Second, any system configuration is bottleneck bound. I have done both business & engineering IT and found that engineers are generally choked by memory bandwidth, while business is choked by I/O bandwidth. I can often see which is causing me troblu on my PC without any performance monitoring tools, and I specified the Mac as I did to hopefully remove memory & I/O bottlenecks for truer CPU performance comparisons.
Now, my expectations are that multiple threaded, mutiple cored and multiple CPU system will show differing performance levels, and they may not be predictable. For example, if the above system were constrained to 1 CPU & 1 thread, a given application will have X performance. It might still only have X performance if the system were fully unconstrained because either the software cannot utilize the extra resources, or both configurations hit a memory or I/O bottleneck, it is ALWAYS application dependent. Another application COULD jump to say 32X performance in the switch 1 CPU, 1 Thread, to 2 CPU, 8 Core, 32 Thread (example, maybe not fact) because it doesn't overwhelm either memory or I/O, yet another run with different parameters could hit a chokepoint and come at much less than 32X.

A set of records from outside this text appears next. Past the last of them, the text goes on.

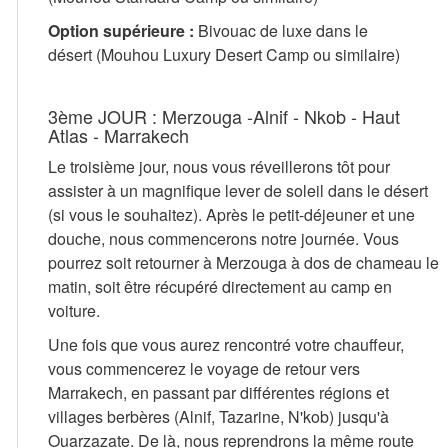
Option supérieure :
Bivouac de luxe dans le
désert (Mouhou Luxury Desert Camp ou similaire)
3ème JOUR : Merzouga -Alnif - Nkob - Haut
Atlas - Marrakech
Le troisième jour, nous vous réveillerons tôt pour
assister à un magnifique lever de soleil dans le désert
(si vous le souhaitez). Après le petit-déjeuner et une
douche, nous commencerons notre journée. Vous
pourrez soit retourner à Merzouga à dos de chameau le
matin, soit être récupéré directement au camp en
voiture.
Une fois que vous aurez rencontré votre chauffeur,
vous commencerez le voyage de retour vers
Marrakech, en passant par différentes régions et
villages berbères (Alnif, Tazarine, N'kob) jusqu'à
Ouarzazate. De là, nous reprendrons la même route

This is all basic theory, which to same may be well known; but it also appears from your comments that is has been overlooked by many. My point is very simple, what you have been discussing has no absolute answers yet, because it all depends on so many variables.
Now, I found this post in doing research for a friend. It doesn't answer my question though: where can I find a current list of games and other software that can justify the purchase of a quad-core PC over a dual-core PC.